— WHAT THE TASK ASKS —
Going line by line through the entries below, count those that contain "channel". Give the number by itself.
TASK INPUT below:
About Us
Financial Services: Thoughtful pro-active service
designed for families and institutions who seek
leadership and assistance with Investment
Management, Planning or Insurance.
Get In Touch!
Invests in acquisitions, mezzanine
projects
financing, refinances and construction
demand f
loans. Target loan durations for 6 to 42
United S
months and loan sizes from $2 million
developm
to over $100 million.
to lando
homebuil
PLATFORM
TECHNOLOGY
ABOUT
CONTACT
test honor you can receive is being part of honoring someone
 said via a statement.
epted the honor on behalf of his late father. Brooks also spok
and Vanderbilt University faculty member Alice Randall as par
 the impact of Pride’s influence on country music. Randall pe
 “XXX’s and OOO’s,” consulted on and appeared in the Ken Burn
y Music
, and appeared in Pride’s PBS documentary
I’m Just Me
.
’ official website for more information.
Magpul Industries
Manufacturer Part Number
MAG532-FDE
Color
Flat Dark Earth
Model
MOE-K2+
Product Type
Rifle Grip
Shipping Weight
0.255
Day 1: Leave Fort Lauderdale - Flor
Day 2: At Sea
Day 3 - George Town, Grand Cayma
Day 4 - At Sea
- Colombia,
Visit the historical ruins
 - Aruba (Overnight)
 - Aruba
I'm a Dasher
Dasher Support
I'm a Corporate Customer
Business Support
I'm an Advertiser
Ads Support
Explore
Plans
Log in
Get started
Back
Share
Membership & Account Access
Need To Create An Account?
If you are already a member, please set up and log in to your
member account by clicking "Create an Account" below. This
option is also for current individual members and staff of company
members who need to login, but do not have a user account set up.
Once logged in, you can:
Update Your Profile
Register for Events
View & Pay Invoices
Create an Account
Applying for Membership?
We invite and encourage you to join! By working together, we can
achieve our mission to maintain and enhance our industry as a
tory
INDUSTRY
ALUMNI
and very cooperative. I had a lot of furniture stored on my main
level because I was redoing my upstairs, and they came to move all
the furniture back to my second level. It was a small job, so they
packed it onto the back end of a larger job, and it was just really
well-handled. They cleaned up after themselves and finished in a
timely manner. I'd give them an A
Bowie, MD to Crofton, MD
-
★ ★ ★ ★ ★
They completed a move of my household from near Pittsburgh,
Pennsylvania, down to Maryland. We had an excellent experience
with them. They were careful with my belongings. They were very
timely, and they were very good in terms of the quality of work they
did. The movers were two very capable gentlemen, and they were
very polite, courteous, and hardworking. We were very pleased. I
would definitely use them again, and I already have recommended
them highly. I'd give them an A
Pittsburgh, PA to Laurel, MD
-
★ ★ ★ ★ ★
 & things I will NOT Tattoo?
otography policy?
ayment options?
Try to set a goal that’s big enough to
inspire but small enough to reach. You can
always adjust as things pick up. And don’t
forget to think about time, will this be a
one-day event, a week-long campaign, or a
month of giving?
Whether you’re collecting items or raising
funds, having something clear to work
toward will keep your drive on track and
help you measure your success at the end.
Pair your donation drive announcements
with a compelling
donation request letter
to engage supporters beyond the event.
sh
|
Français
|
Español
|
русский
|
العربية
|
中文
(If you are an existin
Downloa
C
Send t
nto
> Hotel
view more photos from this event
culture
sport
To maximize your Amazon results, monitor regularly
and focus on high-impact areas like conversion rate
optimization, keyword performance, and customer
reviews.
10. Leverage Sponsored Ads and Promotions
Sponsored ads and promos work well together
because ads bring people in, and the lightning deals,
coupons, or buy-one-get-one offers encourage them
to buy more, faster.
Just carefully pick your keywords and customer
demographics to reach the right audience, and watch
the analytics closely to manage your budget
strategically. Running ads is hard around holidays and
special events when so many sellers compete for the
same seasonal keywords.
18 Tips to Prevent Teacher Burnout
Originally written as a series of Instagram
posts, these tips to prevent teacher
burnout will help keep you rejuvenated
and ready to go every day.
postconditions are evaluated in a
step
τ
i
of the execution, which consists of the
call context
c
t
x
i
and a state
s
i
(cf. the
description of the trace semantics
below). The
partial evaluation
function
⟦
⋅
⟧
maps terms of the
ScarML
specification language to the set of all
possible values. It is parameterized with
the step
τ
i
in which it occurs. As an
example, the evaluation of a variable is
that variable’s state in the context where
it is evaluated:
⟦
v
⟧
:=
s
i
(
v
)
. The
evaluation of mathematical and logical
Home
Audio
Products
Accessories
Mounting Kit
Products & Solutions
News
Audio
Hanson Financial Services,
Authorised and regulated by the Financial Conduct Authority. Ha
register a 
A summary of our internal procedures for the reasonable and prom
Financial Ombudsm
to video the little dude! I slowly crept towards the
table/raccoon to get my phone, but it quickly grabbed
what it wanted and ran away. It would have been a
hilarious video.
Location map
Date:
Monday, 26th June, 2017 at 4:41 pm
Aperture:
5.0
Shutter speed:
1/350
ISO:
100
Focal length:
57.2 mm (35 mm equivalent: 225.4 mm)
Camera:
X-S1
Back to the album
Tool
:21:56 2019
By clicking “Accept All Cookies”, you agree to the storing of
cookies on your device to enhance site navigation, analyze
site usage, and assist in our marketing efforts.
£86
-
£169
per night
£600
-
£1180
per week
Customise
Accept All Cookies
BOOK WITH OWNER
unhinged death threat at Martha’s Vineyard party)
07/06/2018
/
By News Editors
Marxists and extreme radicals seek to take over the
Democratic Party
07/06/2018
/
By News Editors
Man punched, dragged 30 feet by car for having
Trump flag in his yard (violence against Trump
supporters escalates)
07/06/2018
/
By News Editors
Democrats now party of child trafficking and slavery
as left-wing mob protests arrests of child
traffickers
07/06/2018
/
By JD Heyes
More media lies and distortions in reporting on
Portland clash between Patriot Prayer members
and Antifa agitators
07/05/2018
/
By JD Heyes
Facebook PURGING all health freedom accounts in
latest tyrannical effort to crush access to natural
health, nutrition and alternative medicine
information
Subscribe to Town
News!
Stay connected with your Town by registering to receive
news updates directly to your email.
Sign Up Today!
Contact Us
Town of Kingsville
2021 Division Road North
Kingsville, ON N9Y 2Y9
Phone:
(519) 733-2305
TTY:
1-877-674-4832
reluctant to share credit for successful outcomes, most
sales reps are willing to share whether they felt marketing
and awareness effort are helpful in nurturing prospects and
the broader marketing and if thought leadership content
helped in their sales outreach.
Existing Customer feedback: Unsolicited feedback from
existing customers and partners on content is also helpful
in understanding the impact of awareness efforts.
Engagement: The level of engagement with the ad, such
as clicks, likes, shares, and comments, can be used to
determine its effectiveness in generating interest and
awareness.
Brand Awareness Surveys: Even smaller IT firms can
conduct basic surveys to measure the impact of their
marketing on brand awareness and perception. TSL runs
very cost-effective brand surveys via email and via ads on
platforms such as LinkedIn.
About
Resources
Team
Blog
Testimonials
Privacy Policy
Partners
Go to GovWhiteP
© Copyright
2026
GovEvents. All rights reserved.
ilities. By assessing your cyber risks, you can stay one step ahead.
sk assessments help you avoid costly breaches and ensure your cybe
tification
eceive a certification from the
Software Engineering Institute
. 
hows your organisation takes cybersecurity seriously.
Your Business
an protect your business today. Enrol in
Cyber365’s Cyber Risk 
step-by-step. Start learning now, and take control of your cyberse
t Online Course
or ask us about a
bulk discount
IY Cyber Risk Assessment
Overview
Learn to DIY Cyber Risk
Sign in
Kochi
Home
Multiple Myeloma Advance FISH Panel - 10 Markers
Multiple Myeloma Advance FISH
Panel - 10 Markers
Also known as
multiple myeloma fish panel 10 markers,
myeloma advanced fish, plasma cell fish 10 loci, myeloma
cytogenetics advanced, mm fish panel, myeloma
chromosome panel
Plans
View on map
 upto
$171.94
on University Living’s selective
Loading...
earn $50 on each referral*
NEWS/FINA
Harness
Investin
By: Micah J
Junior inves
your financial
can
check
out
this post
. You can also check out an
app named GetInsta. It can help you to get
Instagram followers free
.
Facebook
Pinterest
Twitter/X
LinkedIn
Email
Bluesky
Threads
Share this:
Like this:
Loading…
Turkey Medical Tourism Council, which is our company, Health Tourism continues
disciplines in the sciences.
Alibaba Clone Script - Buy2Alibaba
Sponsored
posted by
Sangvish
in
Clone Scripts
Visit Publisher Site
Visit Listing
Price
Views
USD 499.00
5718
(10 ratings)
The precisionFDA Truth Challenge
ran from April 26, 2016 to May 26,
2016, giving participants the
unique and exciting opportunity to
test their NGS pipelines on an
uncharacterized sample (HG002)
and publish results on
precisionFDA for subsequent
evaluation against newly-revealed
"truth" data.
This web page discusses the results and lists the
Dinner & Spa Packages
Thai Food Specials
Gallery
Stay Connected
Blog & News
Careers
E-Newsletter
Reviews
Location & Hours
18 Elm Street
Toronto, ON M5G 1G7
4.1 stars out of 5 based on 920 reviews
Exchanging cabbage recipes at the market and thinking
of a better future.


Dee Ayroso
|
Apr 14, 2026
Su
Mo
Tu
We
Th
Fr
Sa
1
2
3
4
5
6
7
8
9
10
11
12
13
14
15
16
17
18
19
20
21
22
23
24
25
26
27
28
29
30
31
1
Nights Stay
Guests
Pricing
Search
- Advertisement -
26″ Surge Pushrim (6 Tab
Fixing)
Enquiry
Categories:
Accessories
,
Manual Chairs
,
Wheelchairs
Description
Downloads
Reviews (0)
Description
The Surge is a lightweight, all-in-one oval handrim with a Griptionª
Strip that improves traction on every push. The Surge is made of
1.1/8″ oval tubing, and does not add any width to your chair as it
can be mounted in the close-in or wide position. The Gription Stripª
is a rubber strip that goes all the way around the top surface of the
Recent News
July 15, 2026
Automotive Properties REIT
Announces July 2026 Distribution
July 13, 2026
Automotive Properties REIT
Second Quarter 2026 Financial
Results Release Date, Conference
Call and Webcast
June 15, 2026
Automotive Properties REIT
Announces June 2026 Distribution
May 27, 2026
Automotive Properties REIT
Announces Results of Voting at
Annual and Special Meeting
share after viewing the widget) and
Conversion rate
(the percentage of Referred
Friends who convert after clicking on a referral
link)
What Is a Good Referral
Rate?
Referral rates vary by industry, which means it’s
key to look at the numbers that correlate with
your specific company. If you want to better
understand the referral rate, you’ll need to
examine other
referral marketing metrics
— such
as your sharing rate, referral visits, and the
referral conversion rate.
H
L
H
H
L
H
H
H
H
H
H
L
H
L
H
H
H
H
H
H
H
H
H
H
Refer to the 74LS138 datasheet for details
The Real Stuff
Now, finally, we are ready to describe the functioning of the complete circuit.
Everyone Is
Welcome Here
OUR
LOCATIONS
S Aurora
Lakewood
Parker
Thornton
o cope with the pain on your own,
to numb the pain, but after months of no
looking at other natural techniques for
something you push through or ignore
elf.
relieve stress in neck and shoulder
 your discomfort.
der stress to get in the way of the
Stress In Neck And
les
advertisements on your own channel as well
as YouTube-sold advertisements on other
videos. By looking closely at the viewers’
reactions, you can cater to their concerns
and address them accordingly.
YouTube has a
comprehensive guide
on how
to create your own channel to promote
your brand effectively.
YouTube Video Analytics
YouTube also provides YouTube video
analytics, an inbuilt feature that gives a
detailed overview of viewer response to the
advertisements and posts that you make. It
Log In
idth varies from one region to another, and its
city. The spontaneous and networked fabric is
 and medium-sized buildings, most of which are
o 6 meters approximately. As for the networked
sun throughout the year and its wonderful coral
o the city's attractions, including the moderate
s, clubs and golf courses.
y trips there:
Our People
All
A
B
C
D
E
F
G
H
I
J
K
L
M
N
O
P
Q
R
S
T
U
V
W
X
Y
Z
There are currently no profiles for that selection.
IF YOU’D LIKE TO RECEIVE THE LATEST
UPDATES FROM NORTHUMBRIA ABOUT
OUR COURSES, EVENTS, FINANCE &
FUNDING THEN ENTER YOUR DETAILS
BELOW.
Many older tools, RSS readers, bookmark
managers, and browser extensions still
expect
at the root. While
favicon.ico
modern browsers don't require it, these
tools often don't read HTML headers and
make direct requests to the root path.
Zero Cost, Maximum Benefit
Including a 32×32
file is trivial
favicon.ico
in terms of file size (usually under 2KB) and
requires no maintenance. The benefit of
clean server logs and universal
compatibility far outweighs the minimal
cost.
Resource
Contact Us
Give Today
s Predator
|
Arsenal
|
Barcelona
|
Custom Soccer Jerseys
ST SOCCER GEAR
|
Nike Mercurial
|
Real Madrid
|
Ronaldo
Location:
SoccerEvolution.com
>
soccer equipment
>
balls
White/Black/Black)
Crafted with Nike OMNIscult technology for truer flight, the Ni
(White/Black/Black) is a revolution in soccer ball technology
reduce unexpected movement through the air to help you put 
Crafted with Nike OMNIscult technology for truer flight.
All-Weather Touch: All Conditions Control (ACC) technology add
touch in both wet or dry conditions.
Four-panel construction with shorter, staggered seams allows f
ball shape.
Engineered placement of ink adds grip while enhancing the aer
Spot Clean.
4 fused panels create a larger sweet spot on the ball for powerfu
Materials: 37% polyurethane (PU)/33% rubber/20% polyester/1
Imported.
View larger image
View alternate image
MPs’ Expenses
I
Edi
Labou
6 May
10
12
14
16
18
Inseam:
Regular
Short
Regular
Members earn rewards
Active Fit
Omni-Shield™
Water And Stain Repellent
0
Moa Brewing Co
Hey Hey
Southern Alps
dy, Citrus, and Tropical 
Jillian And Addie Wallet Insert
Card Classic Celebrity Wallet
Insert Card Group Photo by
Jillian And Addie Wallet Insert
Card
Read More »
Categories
End of TASK INPUT.
— TASK RESPONSE —
2